▶ Prompt a
Answer these questions about the passage on Indonesian civil society, one per line:
(i) What is the name of the fivefold canon on which the Indonesian constitution is formed?
(ii) Which Javanese principle of mutual help does the passage say it will explain next?
(iii) What is the heading of section 2.5?

▶ Page extract
══════

Civil society is not just a place for resistance, but as I stated before, also a place of mediation, where rights also come with responsibilities. Indonesia is struggling with corruption and nepotism in this relatively new era of democracy. Non Governmental Organisations bear the chance to get rights for the citizens who then also have duties towards their government. It is interesting to notice in this context, that the Indonesian constitution is formed on the basis of a fivefold canon called Pancasila as the embodiment of basic principles of an independent Indonesian state which are the following: 1. Belief in one god 2. Just and civilized humanity, 3. The unity of Indonesia, 4 Democracy guided by wisdom in deliberations and representation, and 5. Social justice for all the people of Indonesia (Dahlan & Walean 1996). The provision of the population with clean water is in my view part of assuring just and civilized humanity as well as of social justice. The state is aware of its duty to care for clean water, but is not coping properly with this task. As the state is not fulfilling the people’s needs, they have to take measures to help themselves. Javanese culture also has a cultural concept for mutual help and assistance which has a long tradition in the natural state of village communities in Indonesia. It is the principle of gotong royong, which I will explain in the following paragraph.

2.5. The Principles of Gotong Royong and Tanggung Renteng

Let us greet the nation of Indonesia, Built up at once, Built a family that is prosperous with the PKK.

══════

▶ Data for the task

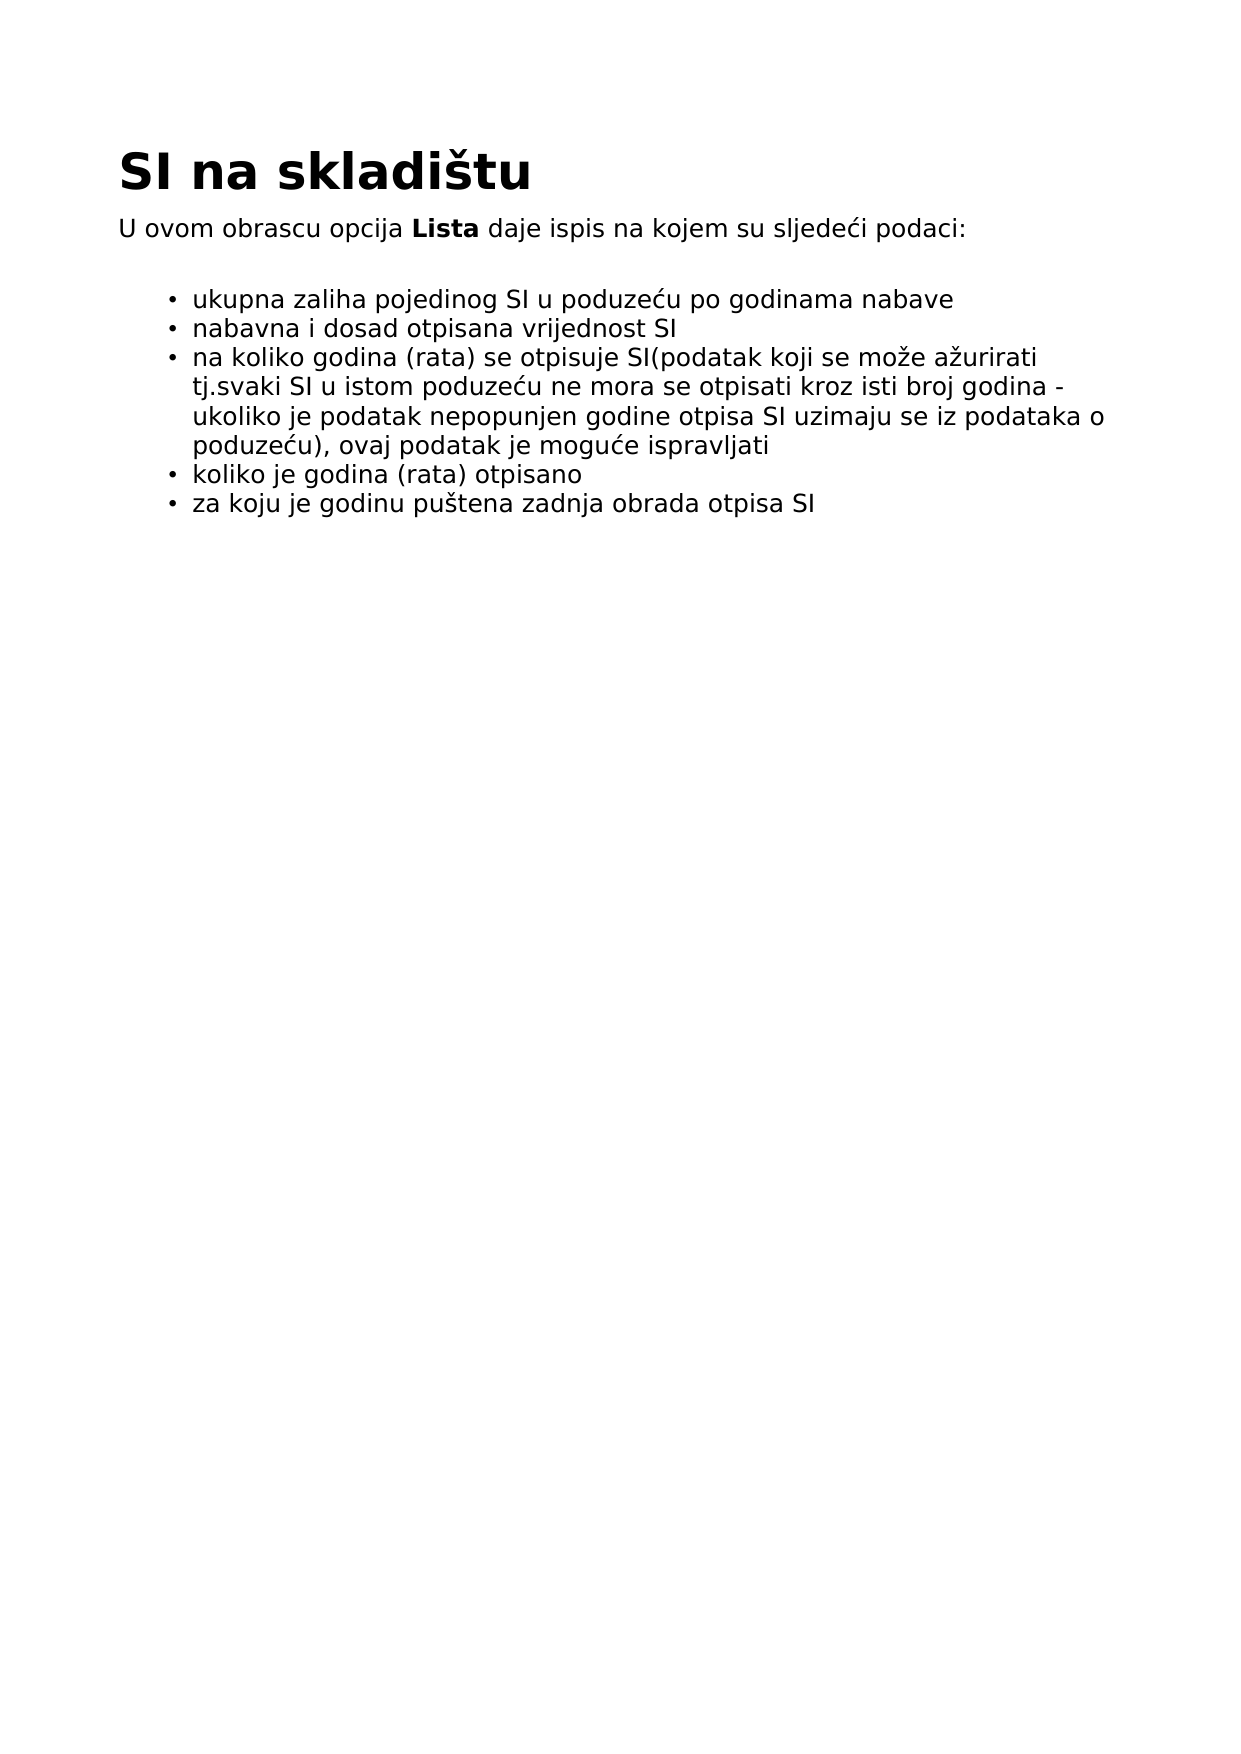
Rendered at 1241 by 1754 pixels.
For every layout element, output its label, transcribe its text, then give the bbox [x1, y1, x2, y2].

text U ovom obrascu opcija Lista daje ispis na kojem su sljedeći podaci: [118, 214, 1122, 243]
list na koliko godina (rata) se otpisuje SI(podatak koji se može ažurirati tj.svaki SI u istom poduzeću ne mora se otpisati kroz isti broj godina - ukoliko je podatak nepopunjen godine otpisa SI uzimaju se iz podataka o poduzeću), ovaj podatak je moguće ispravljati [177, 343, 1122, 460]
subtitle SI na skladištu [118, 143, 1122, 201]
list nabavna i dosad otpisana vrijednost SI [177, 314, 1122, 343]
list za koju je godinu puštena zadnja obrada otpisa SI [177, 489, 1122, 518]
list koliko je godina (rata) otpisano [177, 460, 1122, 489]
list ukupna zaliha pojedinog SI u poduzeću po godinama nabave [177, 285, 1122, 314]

══════

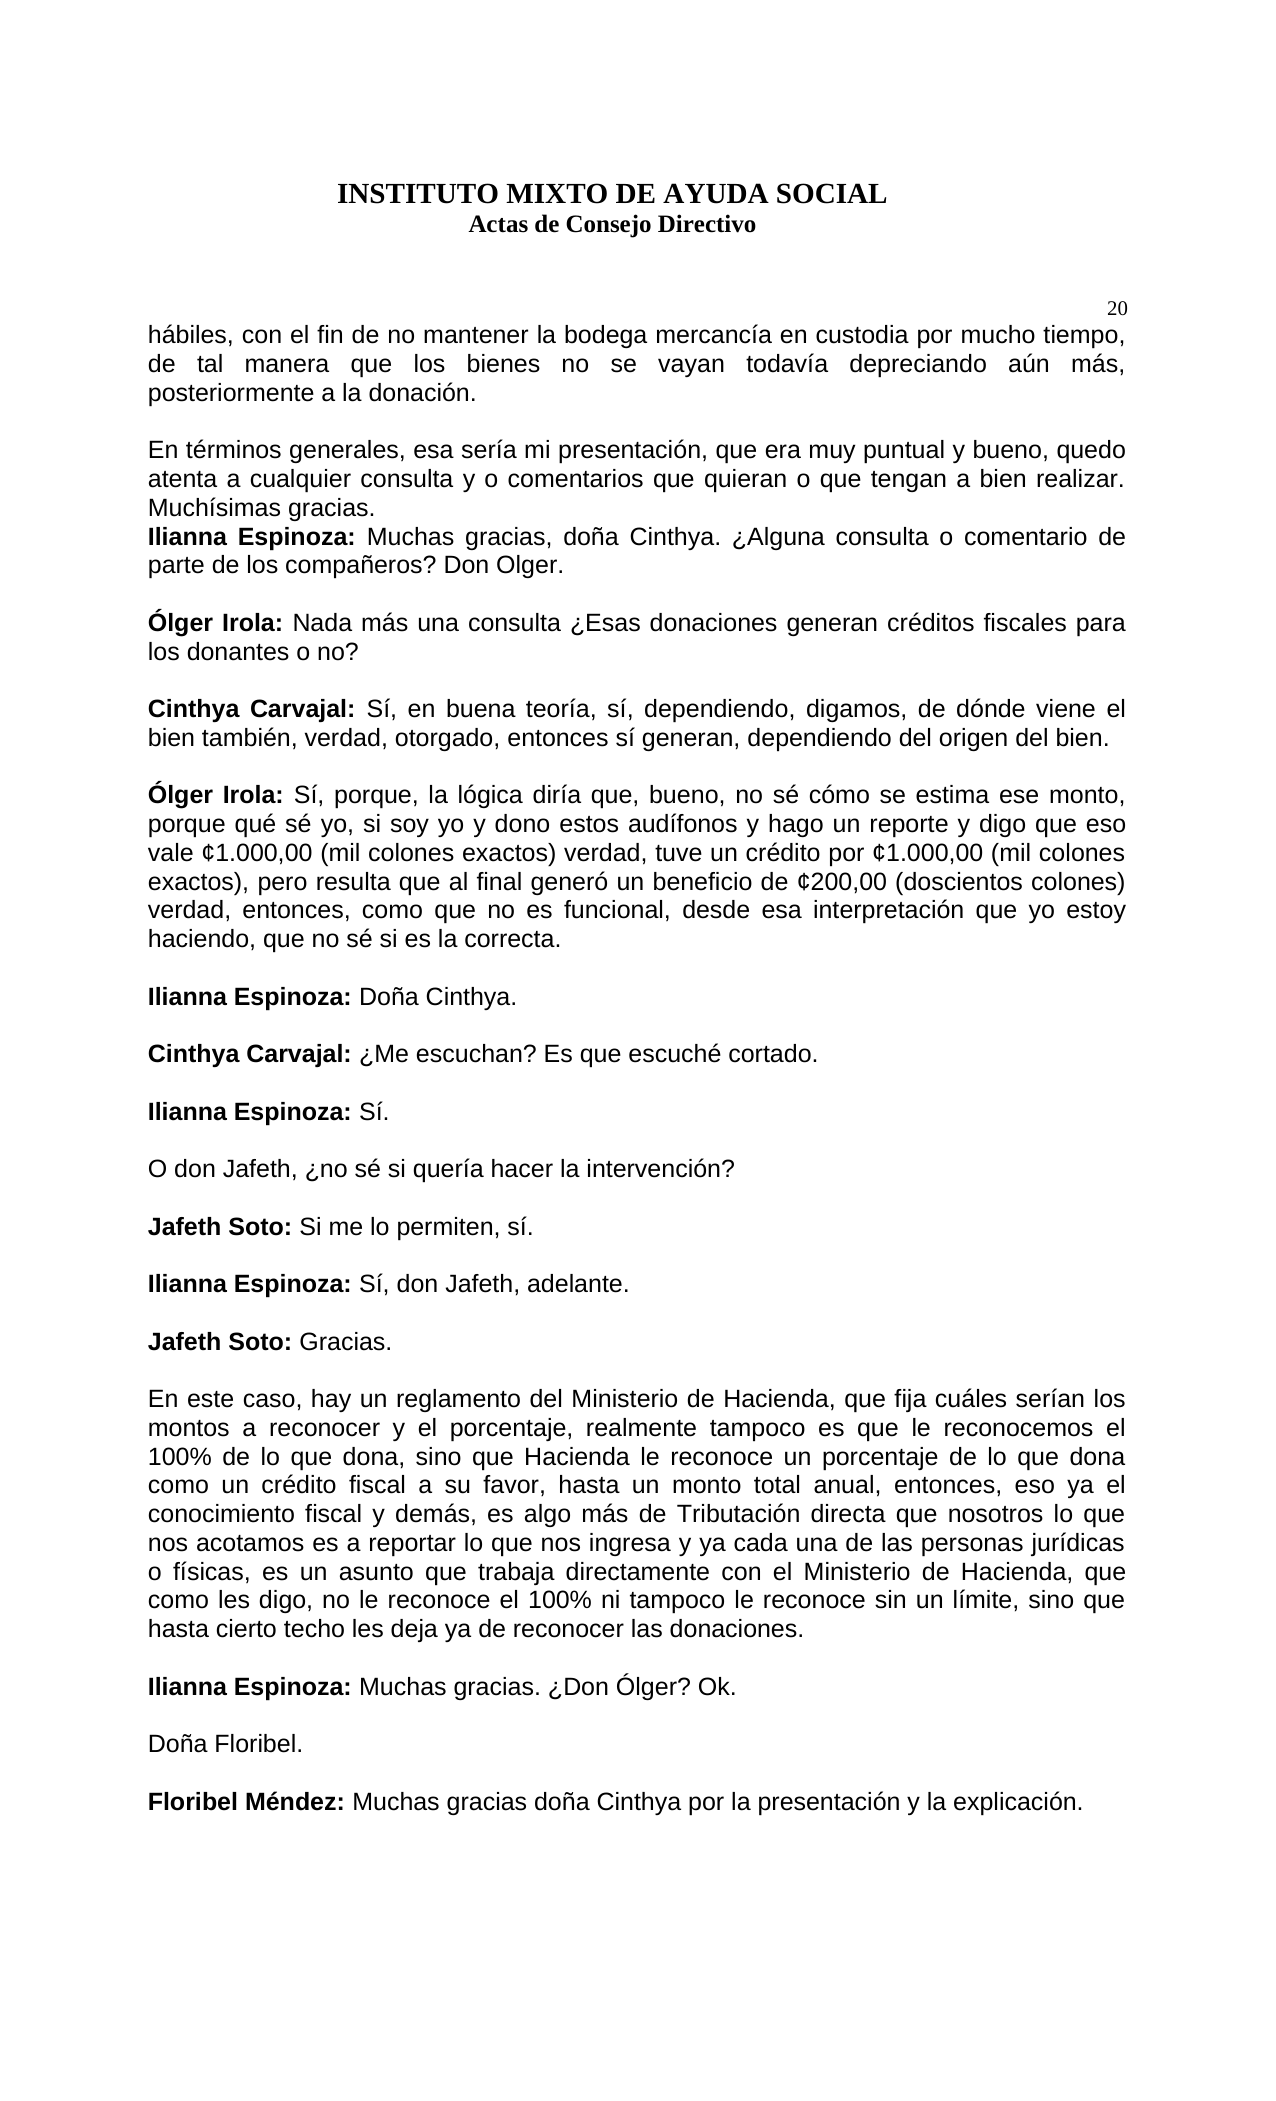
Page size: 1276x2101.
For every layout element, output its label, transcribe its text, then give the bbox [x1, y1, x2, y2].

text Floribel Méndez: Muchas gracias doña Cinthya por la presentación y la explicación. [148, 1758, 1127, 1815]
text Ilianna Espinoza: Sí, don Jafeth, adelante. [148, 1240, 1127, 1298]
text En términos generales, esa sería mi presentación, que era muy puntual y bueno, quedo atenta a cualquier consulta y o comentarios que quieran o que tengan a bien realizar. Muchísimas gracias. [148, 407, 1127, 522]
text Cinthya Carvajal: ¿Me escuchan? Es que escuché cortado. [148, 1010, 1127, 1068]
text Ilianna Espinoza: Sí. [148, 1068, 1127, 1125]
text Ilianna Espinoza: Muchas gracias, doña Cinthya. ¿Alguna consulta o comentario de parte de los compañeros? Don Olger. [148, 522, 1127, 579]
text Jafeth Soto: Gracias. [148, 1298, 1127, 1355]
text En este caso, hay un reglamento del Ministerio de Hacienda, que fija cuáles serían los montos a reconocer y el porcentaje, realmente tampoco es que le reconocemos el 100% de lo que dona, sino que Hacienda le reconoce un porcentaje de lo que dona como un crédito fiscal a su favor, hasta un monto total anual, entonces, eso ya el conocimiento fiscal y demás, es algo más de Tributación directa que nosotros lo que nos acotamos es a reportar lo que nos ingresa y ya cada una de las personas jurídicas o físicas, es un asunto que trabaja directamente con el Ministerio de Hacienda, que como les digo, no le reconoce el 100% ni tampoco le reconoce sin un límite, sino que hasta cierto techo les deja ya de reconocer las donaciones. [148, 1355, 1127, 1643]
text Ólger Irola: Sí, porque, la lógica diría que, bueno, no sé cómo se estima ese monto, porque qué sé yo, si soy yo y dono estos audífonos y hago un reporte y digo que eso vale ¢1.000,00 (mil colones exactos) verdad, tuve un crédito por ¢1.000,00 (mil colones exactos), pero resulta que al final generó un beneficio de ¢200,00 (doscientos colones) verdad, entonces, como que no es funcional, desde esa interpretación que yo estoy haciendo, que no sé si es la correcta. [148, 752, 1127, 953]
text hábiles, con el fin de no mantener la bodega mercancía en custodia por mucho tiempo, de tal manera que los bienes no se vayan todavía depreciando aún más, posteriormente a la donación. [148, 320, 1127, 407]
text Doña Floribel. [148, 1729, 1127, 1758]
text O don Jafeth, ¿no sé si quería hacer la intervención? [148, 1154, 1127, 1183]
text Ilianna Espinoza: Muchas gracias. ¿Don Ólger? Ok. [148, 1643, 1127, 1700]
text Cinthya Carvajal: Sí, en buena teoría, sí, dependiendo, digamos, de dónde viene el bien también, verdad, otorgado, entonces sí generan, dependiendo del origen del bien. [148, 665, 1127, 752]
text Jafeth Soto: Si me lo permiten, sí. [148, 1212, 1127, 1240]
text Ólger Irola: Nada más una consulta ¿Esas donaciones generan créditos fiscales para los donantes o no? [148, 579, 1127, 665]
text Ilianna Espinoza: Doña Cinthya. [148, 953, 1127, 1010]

══════

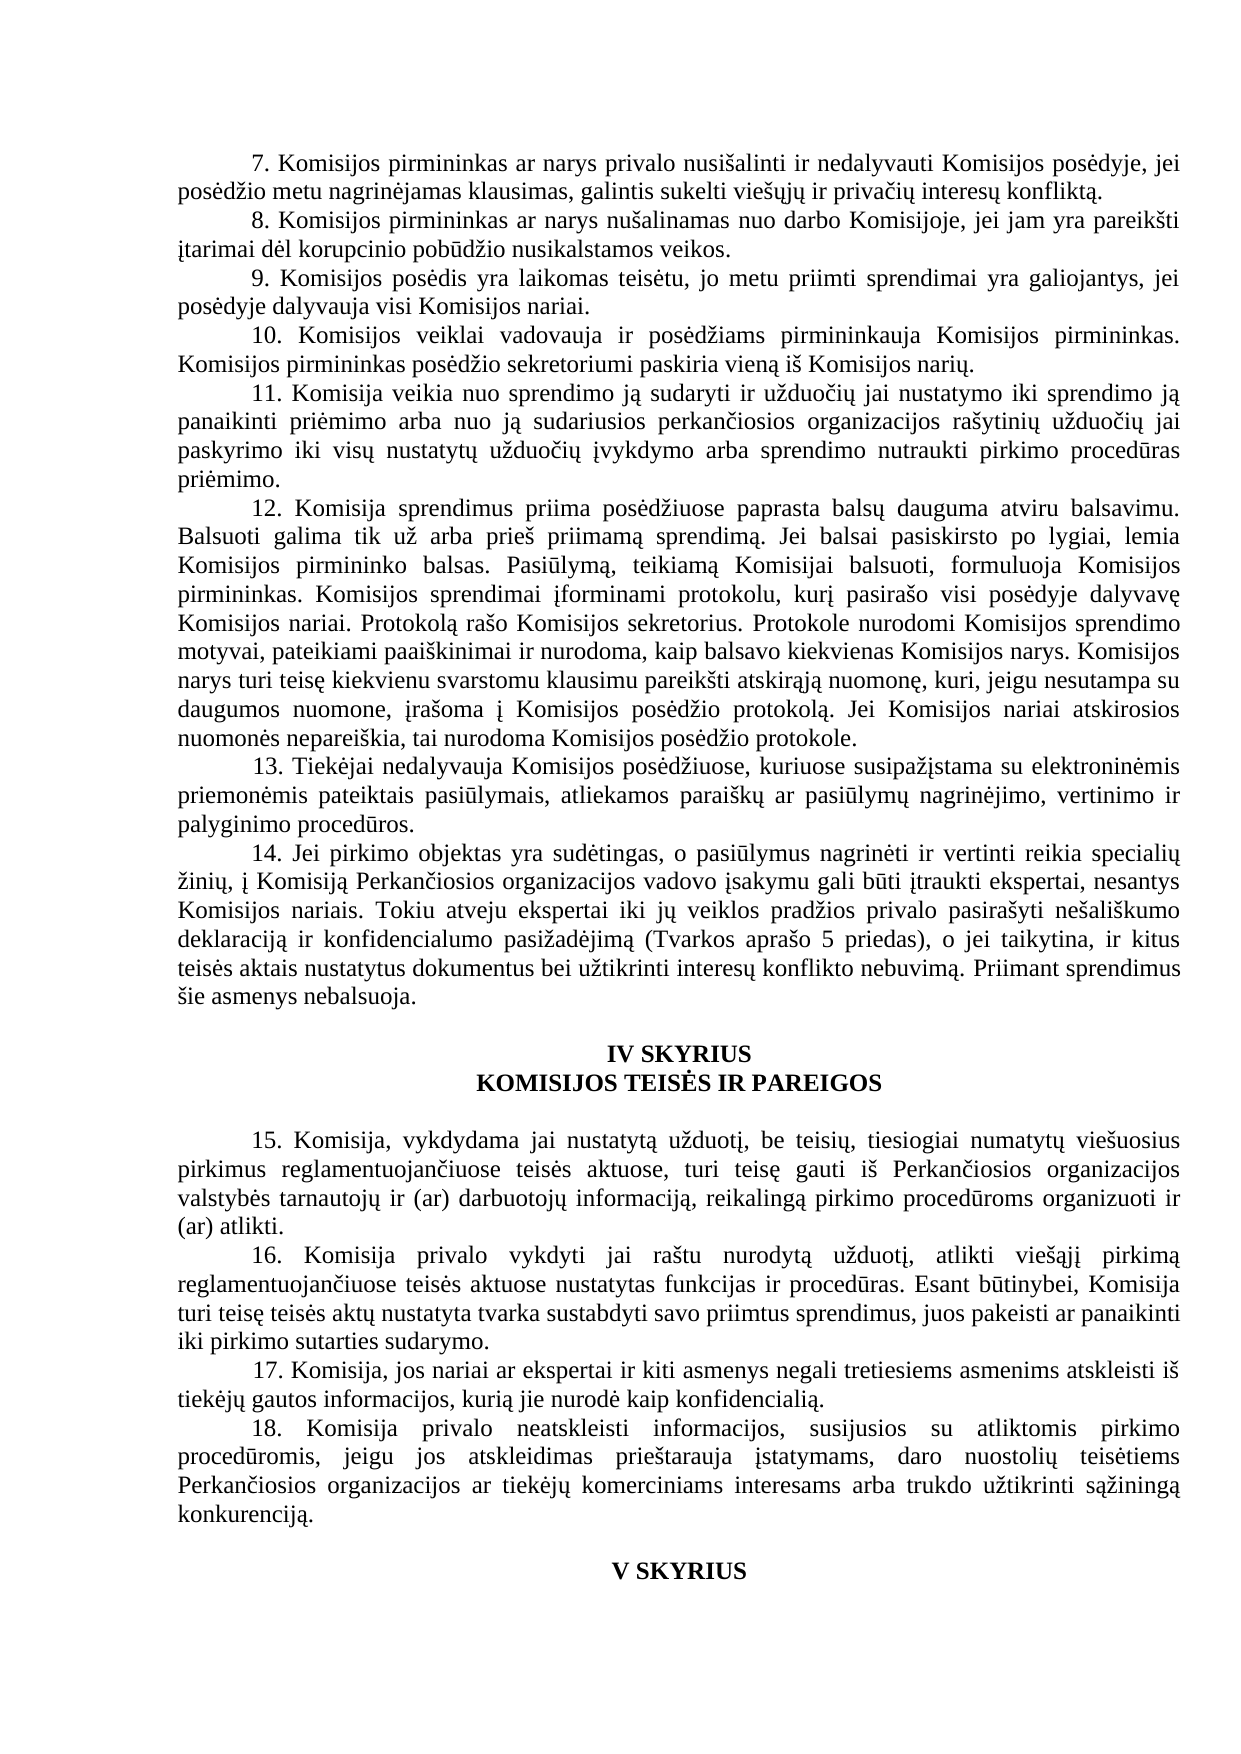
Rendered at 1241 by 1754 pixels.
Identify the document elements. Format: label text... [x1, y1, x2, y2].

══════

▶ Prompt b
Can you turn the lines in the second block of records, from the line with "Page size: 1276x2101." to the line with "text Ilianna Espinoza: Sí, don", into a numbered list without blank lines?

▶ Full solution a
(i) Pancasila
(ii) Gotong royong
(iii) The Principles of Gotong Royong and Tanggung Renteng

▶ Full solution b
1. Page size: 1276x2101.
2. For every layout element, output its label, transcribe its text, then give the bbox [x1, y1, x2, y2].
3. text Floribel Méndez: Muchas gracias doña Cinthya por la presentación y la explicación. [148, 1758, 1127, 1815]
4. text Ilianna Espinoza: Sí, don Jafeth, adelante. [148, 1240, 1127, 1298]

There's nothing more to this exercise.